Although she was only out of time by 10 days, the tribunal refused to extend time or to allow her to amend the claim because the merits of her case were so weak. For instance, her letter of resignation made no reference to race and although she had claimed that she was “burnt out” and in poor mental health, she had not sought medical advice and had not presented any medical evidence to the tribunal.

Ms Kumari appealed, arguing that the tribunal was wrong in law to take account of the merits of her claim when deciding whether it was just and equitable to extend time under section 123(1) of the Equality Act 2010, particularly as it had not found that it had no reasonable prospect of success. She also argued that, as a litigant in person, she had not been given fair warning that the merits of her complaints might be taken into account.

 

Relevant law

Section 123(1) states that a complaint “may not be brought after the end of:
(a) the period of 3 months starting with the date of the act to which the complaint relates, or
(b) such other period as the employment tribunal thinks just and equitable”.

 

EAT decision

Dismissing the appeal, the EAT held that it was not necessarily an irrelevant consideration for a tribunal to consider the potential merits of a complaint when deciding whether it was just and equitable to extend time or to grant an application to amend, even if the case was not so obviously without merit that it would automatically be struck out.
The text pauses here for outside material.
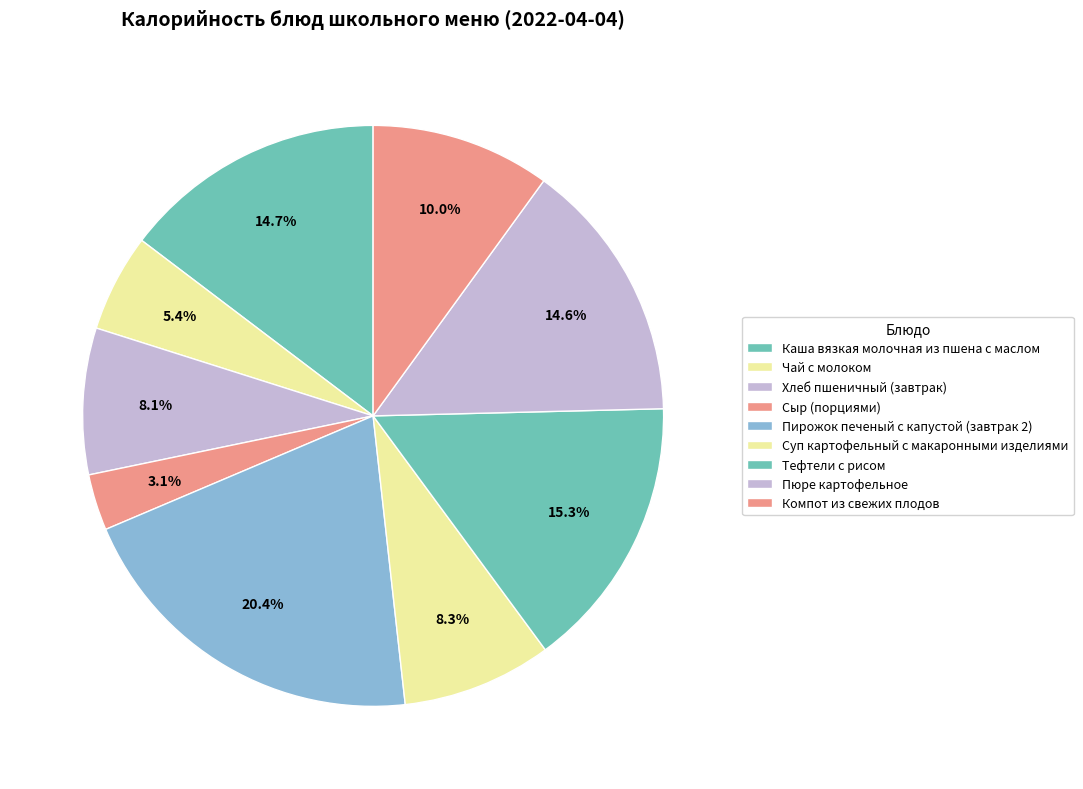

Rank the categories by value from lowest to highest.

Сыр (порциями), Чай с молоком, Хлеб пшеничный (завтрак), Суп картофельный с макаронными изделиями, Компот из свежих плодов, Пюре картофельное, Каша вязкая молочная из пшена с маслом, Тефтели с рисом, Пирожок печеный с капустой (завтрак 2)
Not only did the words of the statute confer a wide discretion on tribunals, but long-established case law also made clear that there was no definitive list of considerations that a tribunal had to take into account. As the tribunal, in this case, had carried out its assessment by reference to identifiable factors that were apparent at the preliminary hearing, there was no error of law.

 

Comment

Whilst the discretion of a tribunal on a just and equitable extension is wide, it usually needs to consider the prejudice to each party if an extension is allowed and this would normally involve considering the length and reasons for the delay, including the health of the claimant and whether they had taken legal advice, and how this would affect the evidence.

However, this was never an exhaustive list and the Kumari judgment confirms that the tribunal is also entitled to take into account the merits of the case, i.e. whether the claimant would be successful in any event, in considering this prejudice. As such, there was no error of law here. Whilst this is an unusual case, practitioners always need to consider merits, in addition to the usual factors, when seeking to argue for a just and equitable extension.